Il suo ministro dell'Istruzione, Isabel Celaá, ha riconosciuto che un certo numero di studenti salterà il ritorno a scuola per problemi di salute delle loro famiglie. Ma ha ricordato ai genitori la potenziale punizione per l'assenteismo e ha avvertito che l'apprendimento a scuola "non può essere sostituito dall'istruzione domestica".

Irene Briones, professoressa di diritto presso l'Università Complutense di Madrid, ha affermato che "se il numero di assenze ingiustificate aumenta in modo massiccio, non accadrà nulla" perché "non è nell'interesse del governo" reprimere un gran numero di genitori.

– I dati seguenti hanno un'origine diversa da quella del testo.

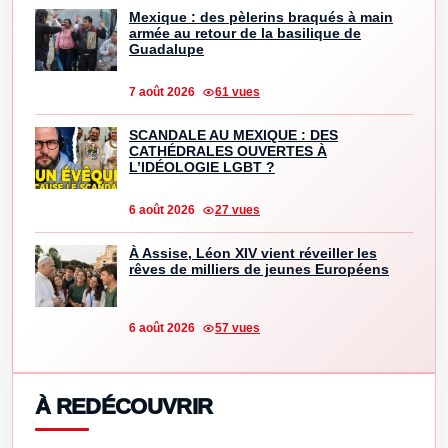
Mexique : des pèlerins braqués à main
armée au retour de la basilique de
Guadalupe
7 août 2026
61 vues
SCANDALE AU MEXIQUE : DES
CATHÉDRALES OUVERTES À
L’IDÉOLOGIE LGBT ?
6 août 2026
27 vues
À Assise, Léon XIV vient réveiller les
rêves de milliers de jeunes Européens
6 août 2026
57 vues
À REDÉCOUVRIR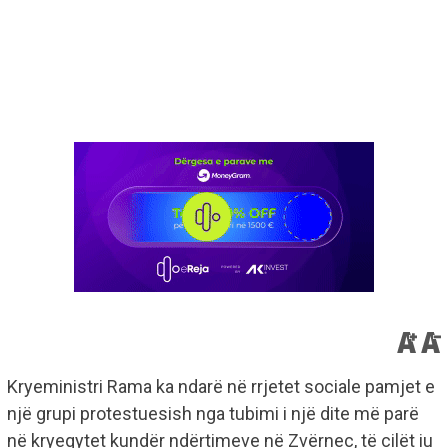
Kryeministri Rama ka ndarë në rrjetet sociale pamjet e
një grupi protestuesish nga tubimi i një dite më parë
në kryeqytet kundër ndërtimeve në Zvërnec, të cilët iu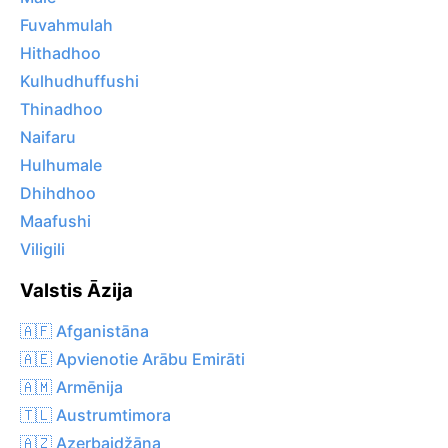
Fuvahmulah
Hithadhoo
Kulhudhuffushi
Thinadhoo
Naifaru
Hulhumale
Dhihdhoo
Maafushi
Viligili
Valstis Āzija
🇦🇫 Afganistāna
🇦🇪 Apvienotie Arābu Emirāti
🇦🇲 Armēnija
🇹🇱 Austrumtimora
🇦🇿 Azerbaidžāna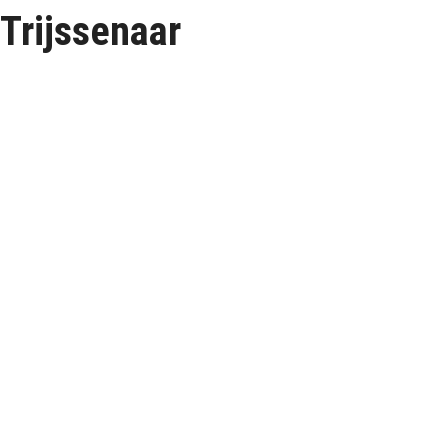
Trijssenaar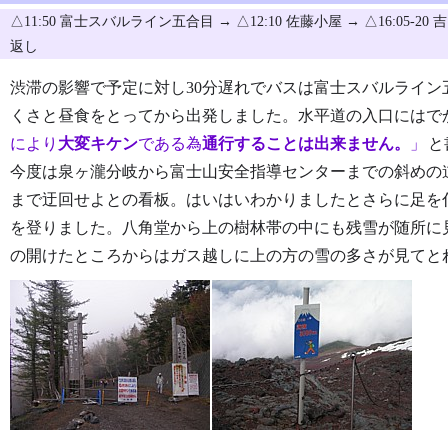
△11:50 富士スバルライン五合目 → △12:10 佐藤小屋 → △16:05-20 吉田
返し
渋滞の影響で予定に対し30分遅れでバスは富士スバルライ
くさと昼食をとってから出発しました。水平道の入口にはで
により
大変キケン
である為
通行することは出来ません。
と
今度は泉ヶ瀧分岐から富士山安全指導センターまでの斜めの
まで迂回せよとの看板。はいはいわかりましたとさらに足を
を登りました。八角堂から上の樹林帯の中にも残雪が随所に
の開けたところからはガス越しに上の方の雪の多さが見てと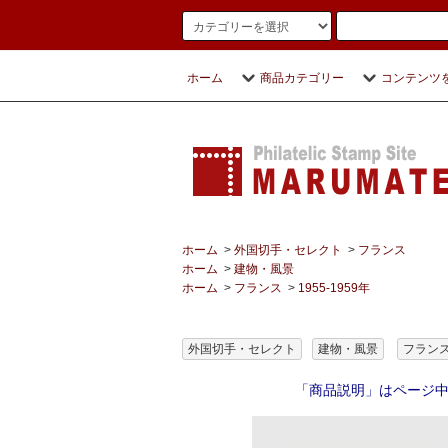
ホーム
商品カテゴリー
コンテンツ
ホーム
>
外国切手・セレクト
>
フランス
ホーム
>
建物・風景
ホーム
>
フランス
>
1955-1959年
外国切手・セレクト
建物・風景
フラン
「商品説明」はページ中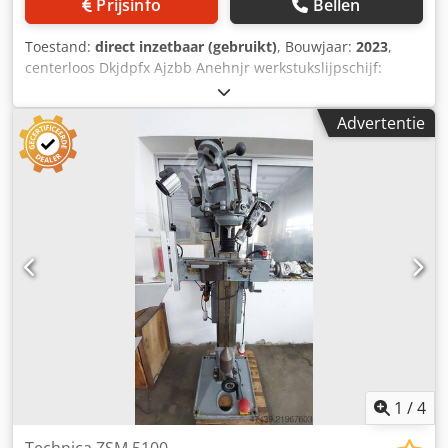
Prijsinfo
Bellen
Toestand:
direct inzetbaar (gebruikt)
, Bouwjaar:
2023
,
centerloos Dkjdpfx Ajzbb Anehnjr werkstukslijpschijf:
500x150x305 mm controleschijf: 300x150x127 mm
diametercapaciteit: 5-80 mm gewicht: 3650 kg
Advertentie
1
/
4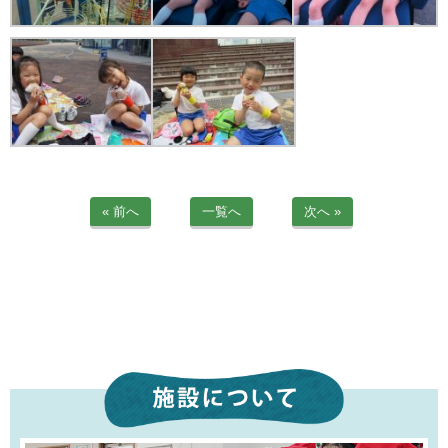
苦情解決公表
法人詳細情報
重要事項説明書
第三者評価報告書
園の自己評価公表
« 前へ
一覧へ
次へ »
防災計画
06-6915-8558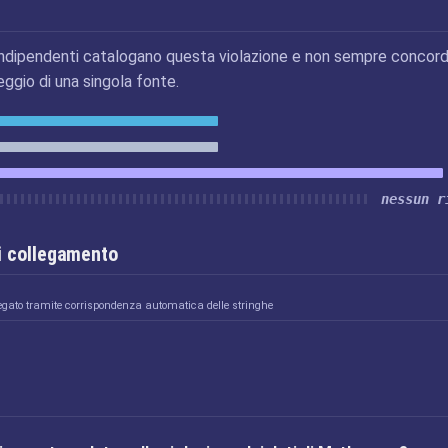
ndipendenti catalogano questa violazione e non sempre concord
eggio di una singola fonte.
nessun r
i collegamento
egato tramite corrispondenza automatica delle stringhe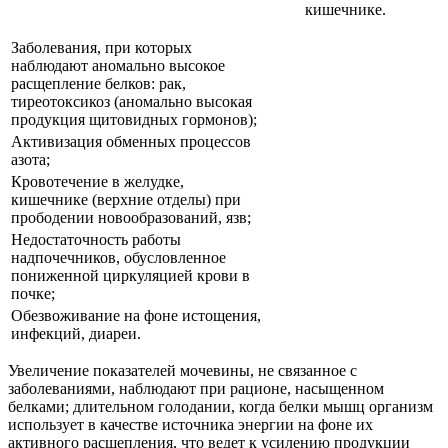
кишечнике.
Заболевания, при которых
наблюдают аномально высокое
расщепление белков: рак,
тиреотоксикоз (аномально высокая
продукция щитовидных гормонов);
Активизация обменных процессов
азота;
Кровотечение в желудке,
кишечнике (верхние отделы) при
прободении новообразований, язв;
Недостаточность работы
надпочечников, обусловленное
пониженной циркуляцией крови в
почке;
Обезвоживание на фоне истощения,
инфекций, диареи.
Увеличение показателей мочевины, не связанное с
заболеваниями, наблюдают при рационе, насыщенном
белками; длительном голодании, когда белки мышц организм
использует в качестве источника энергии на фоне их
активного расщепления, что ведет к усилению продукции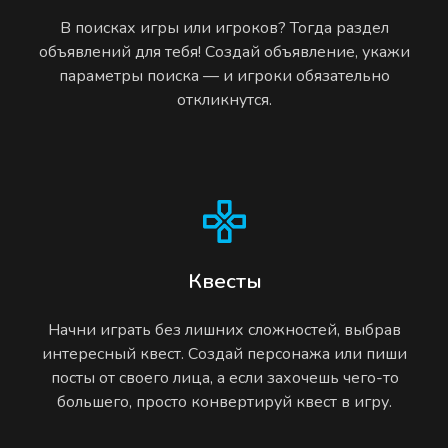
В поисках игры или игроков? Тогда раздел
объявлений для тебя! Создай объявление, укажи
параметры поиска — и игроки обязательно
откликнутся.
Квесты
Начни играть без лишних сложностей, выбрав
интересный квест. Создай персонажа или пиши
посты от своего лица, а если захочешь чего-то
большего, просто конвертируй квест в игру.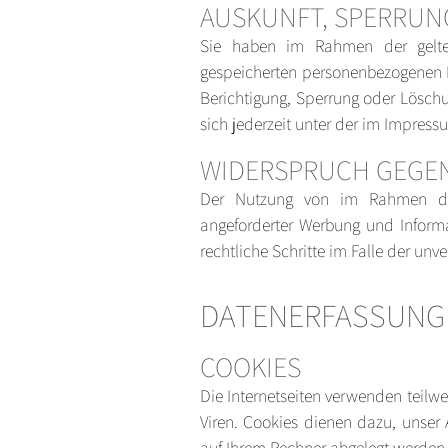
AUSKUNFT, SPERRUN
Sie haben im Rahmen der gelten
gespeicherten personenbezogenen D
Berichtigung, Sperrung oder Lösch
sich jederzeit unter der im Impre
WIDERSPRUCH GEGEN
Der Nutzung von im Rahmen der 
angeforderter Werbung und Informa
rechtliche Schritte im Falle der u
DATENERFASSUNG 
COOKIES
Die Internetseiten verwenden teilw
Viren. Cookies dienen dazu, unser 
auf Ihrem Rechner abgelegt werden 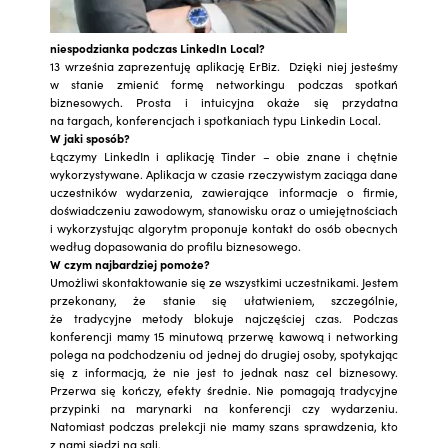
niespodzianka podczas LinkedIn Local?
13 września zaprezentuję aplikację ErBiz. Dzięki niej jesteśmy
w stanie zmienić formę networkingu podczas spotkań
biznesowych. Prosta i intuicyjna okaże się przydatna
na targach, konferencjach i spotkaniach typu Linkedin Local.
W jaki sposób?
Łączymy LinkedIn i aplikację Tinder – obie znane i chętnie
wykorzystywane. Aplikacja w czasie rzeczywistym zaciąga dane
uczestników wydarzenia, zawierające informacje o firmie,
doświadczeniu zawodowym, stanowisku oraz o umiejętnościach
i wykorzystując algorytm proponuje kontakt do osób obecnych
według dopasowania do profilu biznesowego.
W czym najbardziej pomoże?
Umożliwi skontaktowanie się ze wszystkimi uczestnikami. Jestem
przekonany, że stanie się ułatwieniem, szczególnie,
że tradycyjne metody blokuje najczęściej czas. Podczas
konferencji mamy 15 minutową przerwę kawową i networking
polega na podchodzeniu od jednej do drugiej osoby, spotykając
się z informacją, że nie jest to jednak nasz cel biznesowy.
Przerwa się kończy, efekty średnie. Nie pomagają tradycyjne
przypinki na marynarki na konferencji czy wydarzeniu.
Natomiast podczas prelekcji nie mamy szans sprawdzenia, kto
z nami siedzi na sali.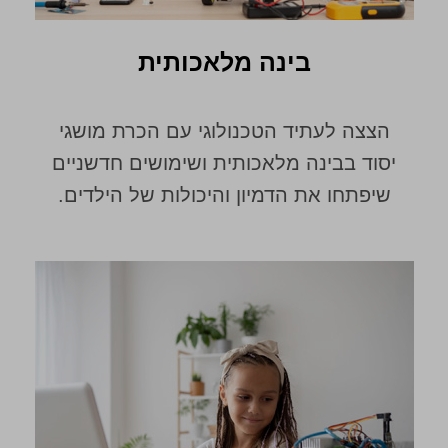
בינה מלאכותית
הצצה לעתיד הטכנולוגי עם הכרת מושגי
יסוד בבינה מלאכותית ושימושים חדשניים
שיפתחו את הדמיון והיכולות של הילדים.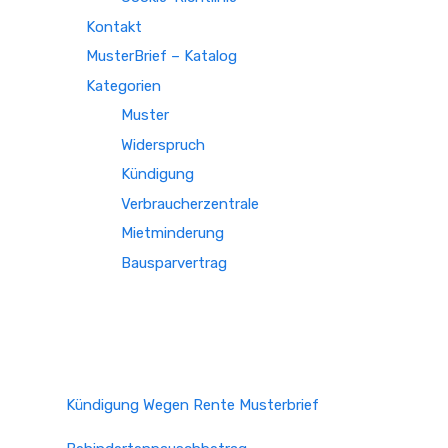
Kontakt
MusterBrief – Katalog
Kategorien
Muster
Widerspruch
Kündigung
Verbraucherzentrale
Mietminderung
Bausparvertrag
Kündigung Wegen Rente Musterbrief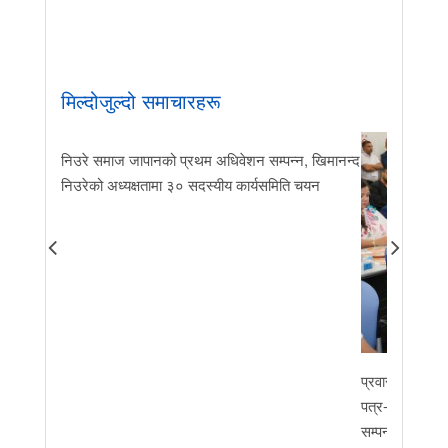
मिल्दोजुल्दो समाचारहरू
निउरे समाज जापानको प्रथम अधिवेशन सम्पन्न, खिमानन्द
निउरेको अध्यक्षतामा ३० सदस्यीय कार्यसमिति चयन
प्रवास र मातृभूम
पत्र-२०२६ जारी 
सम्पन्न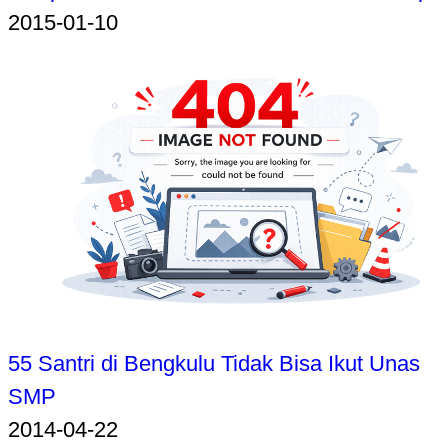
2015-01-10
55 Santri di Bengkulu Tidak Bisa Ikut Unas
SMP
2014-04-22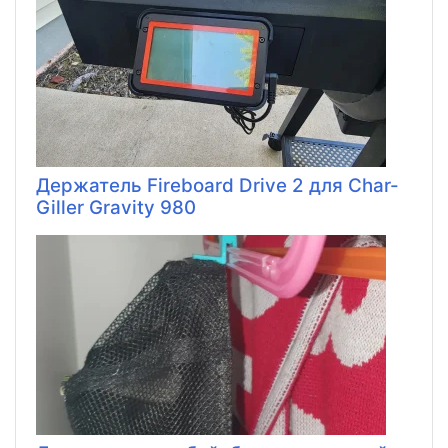
Держатель Fireboard Drive 2 для Char-
Giller Gravity 980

Quando la scorsa primavera la Spagna è entrata in un rigido blocco di tre mesi, milioni di studenti sono stati costretti a finire la scuola a casa ei genitori sono diventati improvvisamente insegnanti.

Alcuni genitori ora chiedono che l'istruzione online sia standardizzata con un programma ufficiale di apprendimento digitale che aiuterà gli studenti a tenere il passo con i corsi almeno fino a dicembre, durante il primo trimestre dell'anno accademico. Dicono anche che i computer portatili e altre apparecchiature dovrebbero essere distribuiti per ridurre il divario tecnologico tra le famiglie.

“Ci difenderemo usando tutti gli strumenti e gli argomenti legali” se le autorità e le famiglie non raggiungono un accordo, dice Josu Gómez, la cui associazione Safe Return to School ha iscritto quasi 1.500 famiglie in tre settimane. Altre 250.000 persone hanno firmato una petizione Change.org per richiedere misure di sicurezza per bambini e insegnanti nelle classi.

Ma alcuni sono pronti ad affrontare qualunque conseguenza possa venire. Romero, la madre di due figli di Valencia, ha insistito sul fatto che i suoi figli sarebbero rimasti a casa fino a quando il numero di infezioni non scendesse.

"Se gli adulti possono lavorare da casa, i bambini possono studiare da casa", ha detto.

Ricerche correlate: rischiando il carcere genitori in spagna resistono al rimandare i bambini a scuola, scuola in europa ai tempi di coronavirus, la scuola ai tempi del covid.

L'articolo pubblicato su Notizie Inn in data 8 settembre 2020.